The final conversion factor for the fee schedule -- the amount that Medicare's relative value units are multiplied by to arrive at a reimbursement for a particular service or procedure -- is $35.99, up from $35.89 in 2017.

The agency noted several other changes for next year, including:

  • The addition of several new telehealth codes, including those for a health risk assessment and for psychotherapy in a crisis situation.
  • Separate codes and payments for biosimilar products paid for under Medicare Part B. "Effective Jan. 1, 2018, newly approved biosimilar biological products with a common reference product will no longer be grouped into the same billing code," the agency said.
  • A 20% reduction in payments for some services performed at off-campus hospital outpatient departments. "CMS believes that this adjustment will provide a more level playing field for competition between hospitals and physician practices by promoting greater payment alignment," the agency said.

The agency is also deferring until 2020 the start of a new Appropriate Use Criteria (AUC) rule regarding diagnostic imaging. "The program will begin in a manner that allows practitioners more time to focus on and adjust to the Quality Payment Program before being required to participate in the AUC program," the agency said, noting that the first year of the program will be "educational and operations testing ... which means physicians would be required to start using AUCs and reporting this information on their claims. During this first year, CMS is proposing to pay claims for advanced diagnostic imaging services regardless of whether they correctly contain information on the required AUC consultation. This allows both clinicians and the agency to prepare for this new program."

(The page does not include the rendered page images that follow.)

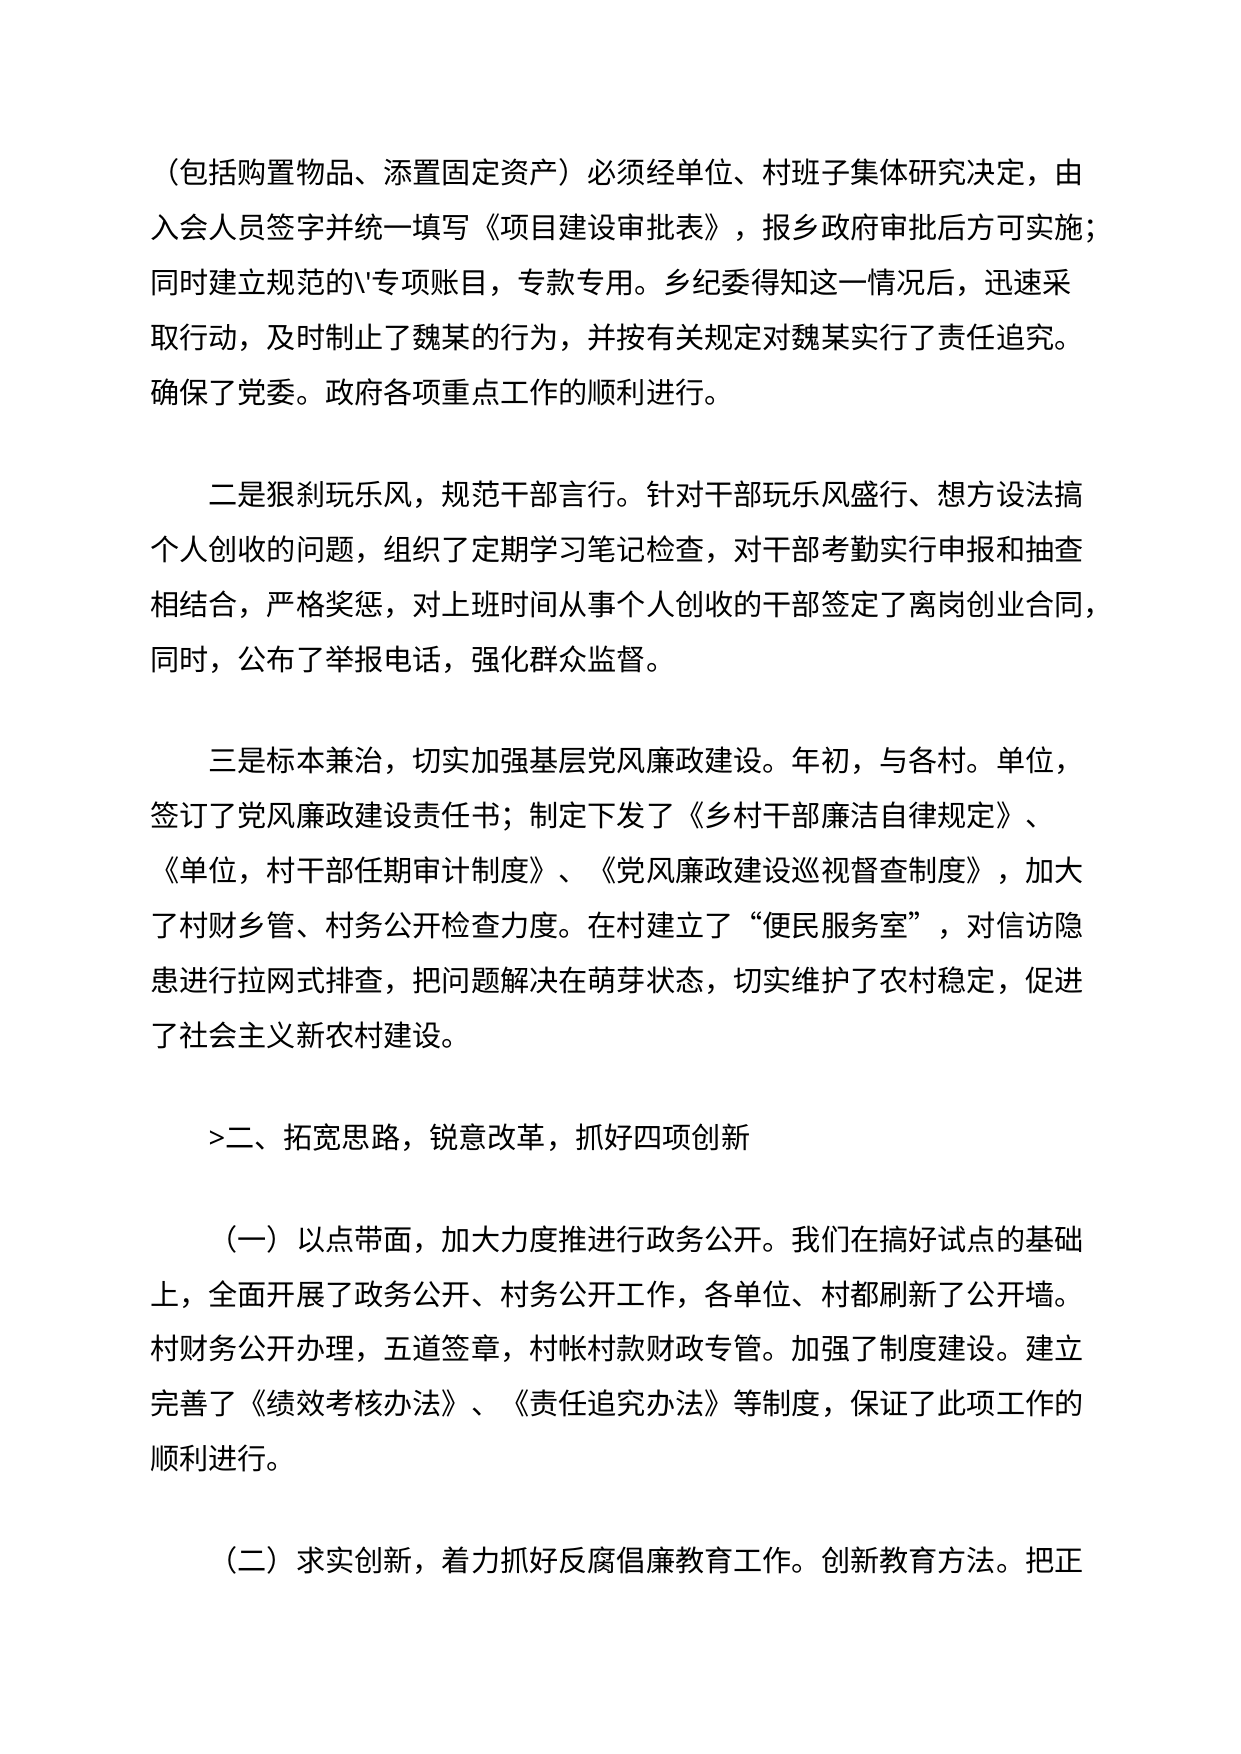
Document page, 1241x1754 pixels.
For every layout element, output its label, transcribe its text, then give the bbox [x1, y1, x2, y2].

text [150, 150, 1090, 412]
text 二是狠刹玩乐风，规范干部言行。针对干部玩乐风盛行、想方设法搞个人创收的问题，组织了定期学习笔记检查，对干部考勤实行申报和抽查相结合，严格奖惩，对上班时间从事个人创收的干部签定了离岗创业合同，同时，公布了举报电话，强化群众监督。 [150, 471, 1090, 678]
text 三是标本兼治，切实加强基层党风廉政建设。年初，与各村。单位，签订了党风廉政建设责任书；制定下发了《乡村干部廉洁自律规定》、《单位，村干部任期审计制度》、《党风廉政建设巡视督查制度》，加大了村财乡管、村务公开检查力度。在村建立了“便民服务室”，对信访隐患进行拉网式排查，把问题解决在萌芽状态，切实维护了农村稳定，促进了社会主义新农村建设。 [150, 738, 1090, 1055]
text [150, 1537, 1090, 1580]
text >二、拓宽思路，锐意改革，抓好四项创新 [150, 1114, 1090, 1157]
text （一）以点带面，加大力度推进行政务公开。我们在搞好试点的基础上，全面开展了政务公开、村务公开工作，各单位、村都刷新了公开墙。村财务公开办理，五道签章，村帐村款财政专管。加强了制度建设。建立完善了《绩效考核办法》、《责任追究办法》等制度，保证了此项工作的顺利进行。 [150, 1216, 1090, 1478]
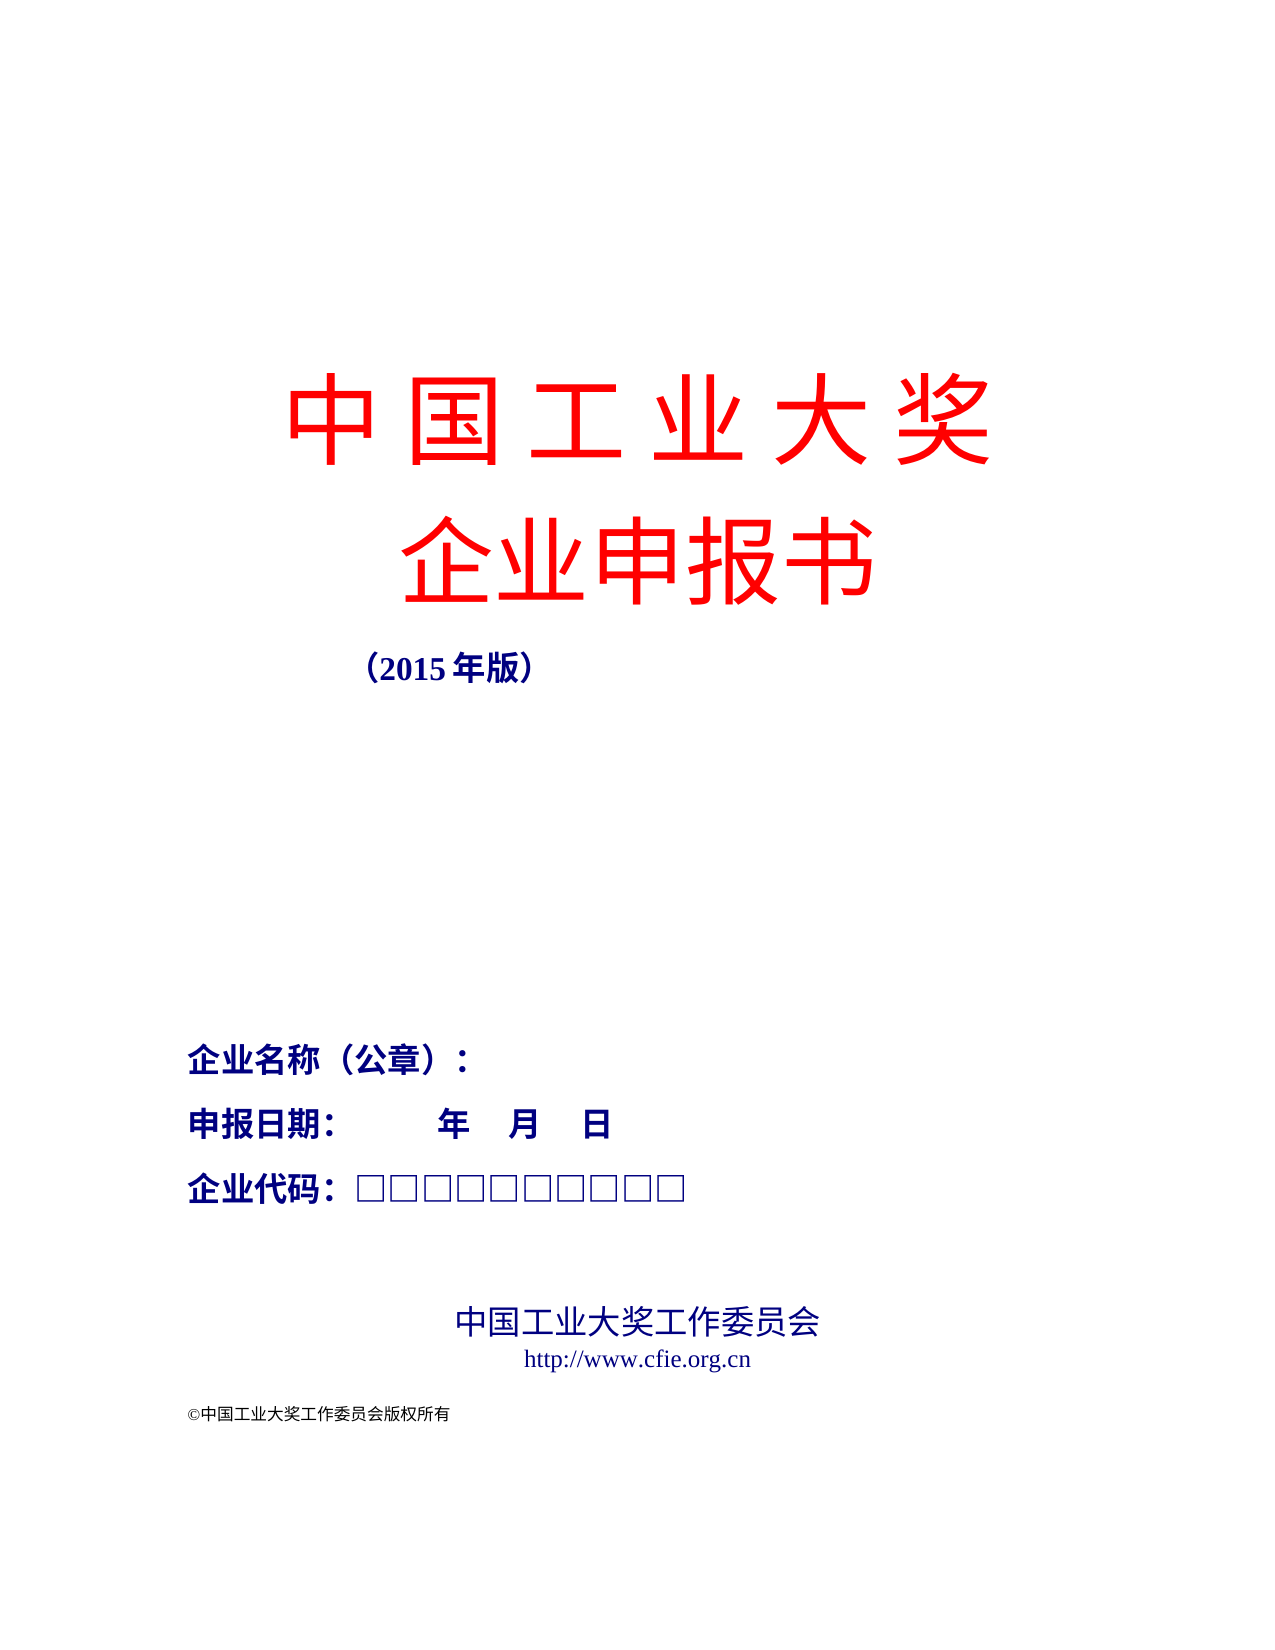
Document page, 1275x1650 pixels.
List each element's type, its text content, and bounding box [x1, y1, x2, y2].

The American College of Cardiology (ACC) praised the AUC decision. "The College hopes that CMS will continue to work with stakeholders to ensure that the AUC program supports improved, cost-effective patient care without excessively burdensome requirements," ACC President Mary Norine Walsh, MD, said in a statement. "The ACC is committed to the use of AUC in clinical decision-making and is pleased to see that CMS is providing additional time to prepare for this program."

The American College of Emergency Physicians (ACEP) also supported the delay in a letter sent in September to CMS. "Implementation of the Merit-Based Incentive Payment System (MIPS) in 2017, and further expansion of its transition year requirements in 2018, provides an overwhelming number of challenges to physicians and CMS should be doing everything possible to minimize any additional burdens over the coming year," wrote ACEP president Rebecca Parker, MD.

CMS also said that based on public comments, the agency decided against updating its malpractice relative value units for 2018. "Additionally, we are not finalizing our proposal to align the update of malpractice premium data with the malpractice geographic practice cost index updates, which has been done once every 3 years, at this time. In principle, we continue to believe that more frequent updates are optimal, and we will consider this in future rulemaking."